Text-based hardware design files
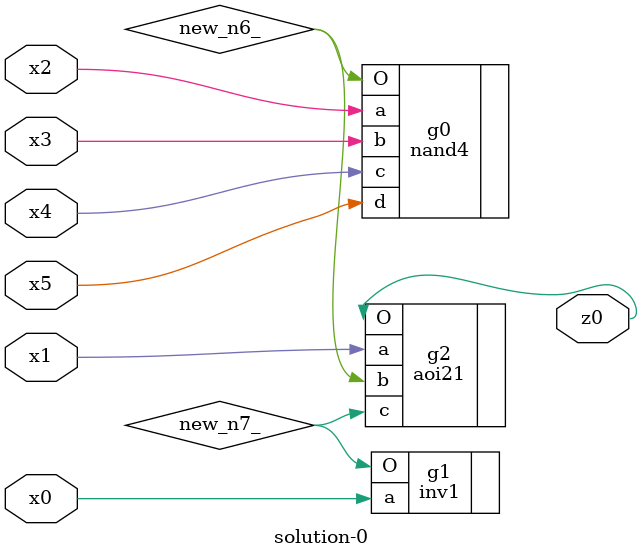
<source format=v>
module \solution-0 (
  x0, x1, x2, x3, x4, x5,
  z0 );
  input x0, x1, x2, x3, x4, x5;
  output z0;
  wire new_n6_, new_n7_;
  nand4  g0(.a(x2), .b(x3), .c(x4), .d(x5), .O(new_n6_));
  inv1  g1(.a(x0), .O(new_n7_));
  aoi21  g2(.a(x1), .b(new_n6_), .c(new_n7_), .O(z0));
endmodule

</source>
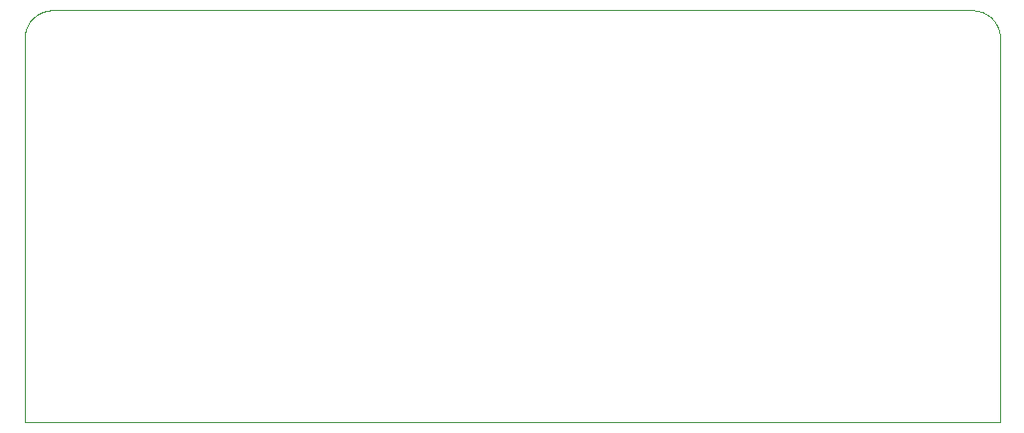
<source format=gko>
%FSLAX46Y46*%
%MOMM*%
%LPD*%
G01*
%ADD10C,0.050000*%
D10*
%LPD*%
%ADD11C,0.0305514*%
D11*
X0082179510Y0036205550D02*
G01*
X0003929941Y0036205550D01*
X0003929941Y0036205550D01*
X0003899214Y0036205420D01*
X0003838074Y0036203868D01*
X0003777330Y0036200785D01*
X0003716998Y0036196187D01*
X0003657099Y0036190095D01*
X0003597650Y0036182527D01*
X0003538670Y0036173502D01*
X0003480178Y0036163039D01*
X0003422192Y0036151156D01*
X0003364730Y0036137872D01*
X0003307812Y0036123207D01*
X0003251456Y0036107178D01*
X0003195681Y0036089805D01*
X0003140504Y0036071107D01*
X0003085945Y0036051102D01*
X0003032022Y0036029809D01*
X0002978754Y0036007247D01*
X0002926160Y0035983435D01*
X0002874257Y0035958391D01*
X0002823065Y0035932135D01*
X0002772601Y0035904685D01*
X0002722886Y0035876060D01*
X0002673936Y0035846279D01*
X0002625771Y0035815361D01*
X0002578410Y0035783324D01*
X0002531871Y0035750188D01*
X0002486172Y0035715971D01*
X0002441332Y0035680691D01*
X0002397369Y0035644368D01*
X0002354303Y0035607021D01*
X0002312151Y0035568669D01*
X0002270933Y0035529329D01*
X0002230667Y0035489021D01*
X0002191371Y0035447765D01*
X0002153065Y0035405577D01*
X0002115765Y0035362479D01*
X0002079493Y0035318487D01*
X0002044264Y0035273622D01*
X0002010099Y0035227901D01*
X0001977016Y0035181345D01*
X0001945034Y0035133970D01*
X0001914170Y0035085797D01*
X0001884445Y0035036844D01*
X0001855875Y0034987130D01*
X0001828480Y0034936674D01*
X0001802278Y0034885495D01*
X0001777289Y0034833610D01*
X0001753529Y0034781040D01*
X0001731019Y0034727803D01*
X0001709777Y0034673918D01*
X0001689820Y0034619404D01*
X0001671168Y0034564279D01*
X0001653840Y0034508562D01*
X0001637853Y0034452272D01*
X0001623227Y0034395428D01*
X0001609980Y0034338049D01*
X0001598131Y0034280153D01*
X0001587698Y0034221760D01*
X0001578699Y0034162888D01*
X0001571154Y0034103556D01*
X0001565081Y0034043782D01*
X0001560498Y0033983586D01*
X0001557424Y0033922987D01*
X0001555878Y0033862003D01*
X0001555749Y0033831357D01*
X0001555749Y0001065388D01*
X0084553699Y0001065388D01*
X0084553699Y0033831357D01*
X0084553699Y0033831357D01*
X0084553569Y0033862085D01*
X0084552018Y0033923224D01*
X0084548934Y0033983969D01*
X0084544337Y0034044300D01*
X0084538245Y0034104199D01*
X0084530677Y0034163648D01*
X0084521652Y0034222628D01*
X0084511188Y0034281120D01*
X0084499305Y0034339106D01*
X0084486022Y0034396568D01*
X0084471356Y0034453486D01*
X0084455327Y0034509842D01*
X0084437954Y0034565617D01*
X0084419256Y0034620794D01*
X0084399251Y0034675353D01*
X0084377958Y0034729276D01*
X0084355396Y0034782544D01*
X0084331584Y0034835138D01*
X0084306541Y0034887041D01*
X0084280284Y0034938233D01*
X0084252835Y0034988697D01*
X0084224210Y0035038412D01*
X0084194429Y0035087362D01*
X0084163511Y0035135527D01*
X0084131474Y0035182888D01*
X0084098338Y0035229428D01*
X0084064120Y0035275127D01*
X0084028841Y0035319967D01*
X0083992518Y0035363929D01*
X0083955171Y0035406995D01*
X0083916818Y0035449147D01*
X0083877479Y0035490365D01*
X0083837171Y0035530631D01*
X0083795915Y0035569927D01*
X0083753727Y0035608234D01*
X0083710629Y0035645533D01*
X0083666637Y0035681806D01*
X0083621772Y0035717034D01*
X0083576052Y0035751199D01*
X0083529495Y0035784282D01*
X0083482120Y0035816264D01*
X0083433948Y0035847128D01*
X0083384995Y0035876854D01*
X0083335281Y0035905423D01*
X0083284825Y0035932818D01*
X0083233645Y0035959020D01*
X0083181761Y0035984009D01*
X0083129191Y0036007769D01*
X0083075954Y0036030279D01*
X0083022069Y0036051522D01*
X0082967555Y0036071478D01*
X0082912430Y0036090130D01*
X0082856713Y0036107458D01*
X0082800423Y0036123445D01*
X0082743580Y0036138071D01*
X0082686201Y0036151318D01*
X0082628305Y0036163167D01*
X0082569912Y0036173600D01*
X0082511040Y0036182599D01*
X0082451708Y0036190144D01*
X0082391935Y0036196217D01*
X0082331739Y0036200800D01*
X0082271140Y0036203874D01*
X0082210156Y0036205420D01*
X0082179510Y0036205550D01*
X0082179510Y0036205550D01*
M02*

</source>
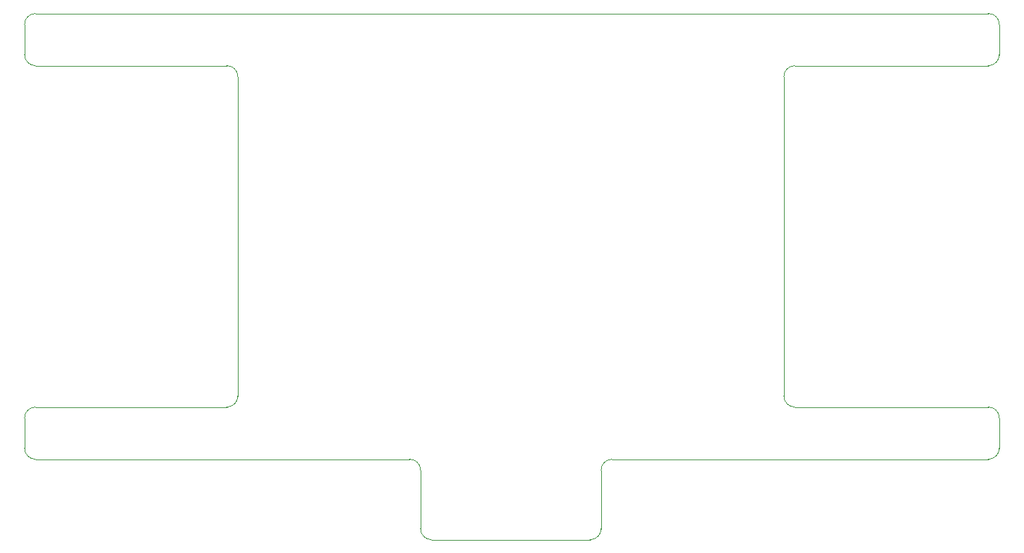
<source format=gbr>
%TF.GenerationSoftware,KiCad,Pcbnew,9.0.5*%
%TF.CreationDate,2025-11-01T23:40:51+06:00*%
%TF.ProjectId,led_matrix_array,6c65645f-6d61-4747-9269-785f61727261,1.0*%
%TF.SameCoordinates,Original*%
%TF.FileFunction,Profile,NP*%
%FSLAX46Y46*%
G04 Gerber Fmt 4.6, Leading zero omitted, Abs format (unit mm)*
G04 Created by KiCad (PCBNEW 9.0.5) date 2025-11-01 23:40:51*
%MOMM*%
%LPD*%
G01*
G04 APERTURE LIST*
%TA.AperFunction,Profile*%
%ADD10C,0.050000*%
%TD*%
G04 APERTURE END LIST*
D10*
X85715974Y-74793974D02*
X108067974Y-74793974D01*
X109337974Y-76063974D02*
X109337974Y-113401974D01*
X196967974Y-68697974D02*
G75*
G02*
X198237974Y-69967974I0J-1270000D01*
G01*
X198237974Y-73523974D02*
G75*
G02*
X196967974Y-74793974I-1270000J0D01*
G01*
X173091974Y-76063974D02*
G75*
G02*
X174361974Y-74793974I1270000J0D01*
G01*
X174361974Y-114671974D02*
G75*
G02*
X173091974Y-113401974I0J1270000D01*
G01*
X196967974Y-114671974D02*
G75*
G02*
X198237974Y-115941974I0J-1270000D01*
G01*
X198237974Y-119497974D02*
G75*
G02*
X196967974Y-120767974I-1270000J0D01*
G01*
X151755974Y-122037974D02*
G75*
G02*
X153025974Y-120767974I1270000J0D01*
G01*
X151755974Y-128895974D02*
G75*
G02*
X150485974Y-130165974I-1270000J0D01*
G01*
X131943974Y-130165974D02*
G75*
G02*
X130673974Y-128895974I0J1270000D01*
G01*
X129403974Y-120767974D02*
G75*
G02*
X130673974Y-122037974I0J-1270000D01*
G01*
X85715974Y-120767974D02*
G75*
G02*
X84445974Y-119497974I0J1270000D01*
G01*
X84445974Y-115941974D02*
G75*
G02*
X85715974Y-114671974I1270000J0D01*
G01*
X109337974Y-113401974D02*
G75*
G02*
X108067974Y-114671974I-1270000J0D01*
G01*
X108067974Y-74793974D02*
G75*
G02*
X109337974Y-76063974I0J-1270000D01*
G01*
X85715974Y-74793974D02*
G75*
G02*
X84445974Y-73523974I0J1270000D01*
G01*
X84445974Y-69967974D02*
G75*
G02*
X85715974Y-68697974I1270000J0D01*
G01*
X151755974Y-128895974D02*
X151755974Y-122037974D01*
X196967974Y-114671974D02*
X174361974Y-114671974D01*
X153025974Y-120767974D02*
X196967974Y-120767974D01*
X174361974Y-74793974D02*
X196967974Y-74793974D01*
X173091974Y-113401974D02*
X173091974Y-76063974D01*
X198237974Y-119497974D02*
X198237974Y-115941974D01*
X196967974Y-68697974D02*
X85715974Y-68697974D01*
X198237974Y-73523974D02*
X198237974Y-69967974D01*
X131943974Y-130165974D02*
X150485974Y-130165974D01*
X130673974Y-122037974D02*
X130673974Y-128895974D01*
X85715974Y-120767974D02*
X129403974Y-120767974D01*
X84445974Y-115941974D02*
X84445974Y-119497974D01*
X108067974Y-114671974D02*
X85715974Y-114671974D01*
X84445974Y-69967974D02*
X84445974Y-73523974D01*
M02*

</source>
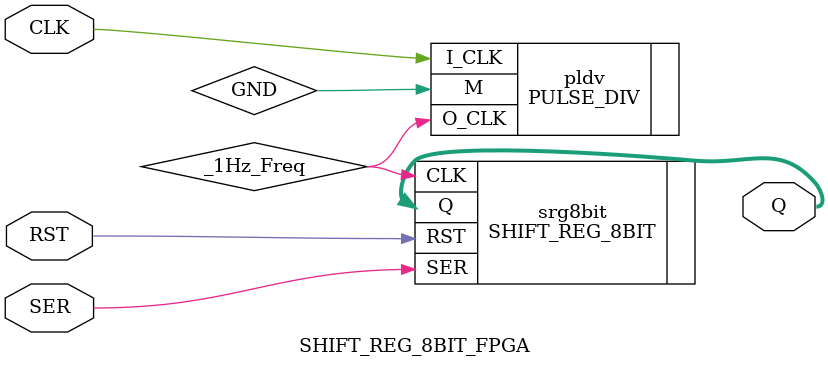
<source format=v>
`timescale 1ns/1ps
`include "SHIFT_REG_8BIT.v"
`include "PULSE_DIV.v"

module SHIFT_REG_8BIT_FPGA(
    input CLK,
    input SER,
    input RST,
    output [7:0] Q
);
    wire _1Hz_Freq;
    PULSE_DIV pldv(
        .I_CLK(CLK),
        .O_CLK(_1Hz_Freq),
        .M(GND)
    );
    SHIFT_REG_8BIT srg8bit(
        .CLK(_1Hz_Freq),
        .SER(SER),
        .RST(RST),
        .Q(Q)
    );
endmodule
</source>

**Instructions to follow**
All lines from the beginning of the entries above to the line containing "X0001802278Y0034885495D01*", inclusive, should be printed exactly, apart from the pictures.

**Answer box**
<source format=v>
module \solution-0 (
  x0, x1, x2, x3, x4, x5,
  z0 );
  input x0, x1, x2, x3, x4, x5;
  output z0;
  wire new_n6_, new_n7_;
  nand4  g0(.a(x2), .b(x3), .c(x4), .d(x5), .O(new_n6_));
  inv1  g1(.a(x0), .O(new_n7_));
  aoi21  g2(.a(x1), .b(new_n6_), .c(new_n7_), .O(z0));
endmodule

</source>
<source format=gko>
%FSLAX46Y46*%
%MOMM*%
%LPD*%
G01*
%ADD10C,0.050000*%
D10*
%LPD*%
%ADD11C,0.0305514*%
D11*
X0082179510Y0036205550D02*
G01*
X0003929941Y0036205550D01*
X0003929941Y0036205550D01*
X0003899214Y0036205420D01*
X0003838074Y0036203868D01*
X0003777330Y0036200785D01*
X0003716998Y0036196187D01*
X0003657099Y0036190095D01*
X0003597650Y0036182527D01*
X0003538670Y0036173502D01*
X0003480178Y0036163039D01*
X0003422192Y0036151156D01*
X0003364730Y0036137872D01*
X0003307812Y0036123207D01*
X0003251456Y0036107178D01*
X0003195681Y0036089805D01*
X0003140504Y0036071107D01*
X0003085945Y0036051102D01*
X0003032022Y0036029809D01*
X0002978754Y0036007247D01*
X0002926160Y0035983435D01*
X0002874257Y0035958391D01*
X0002823065Y0035932135D01*
X0002772601Y0035904685D01*
X0002722886Y0035876060D01*
X0002673936Y0035846279D01*
X0002625771Y0035815361D01*
X0002578410Y0035783324D01*
X0002531871Y0035750188D01*
X0002486172Y0035715971D01*
X0002441332Y0035680691D01*
X0002397369Y0035644368D01*
X0002354303Y0035607021D01*
X0002312151Y0035568669D01*
X0002270933Y0035529329D01*
X0002230667Y0035489021D01*
X0002191371Y0035447765D01*
X0002153065Y0035405577D01*
X0002115765Y0035362479D01*
X0002079493Y0035318487D01*
X0002044264Y0035273622D01*
X0002010099Y0035227901D01*
X0001977016Y0035181345D01*
X0001945034Y0035133970D01*
X0001914170Y0035085797D01*
X0001884445Y0035036844D01*
X0001855875Y0034987130D01*
X0001828480Y0034936674D01*
X0001802278Y0034885495D01*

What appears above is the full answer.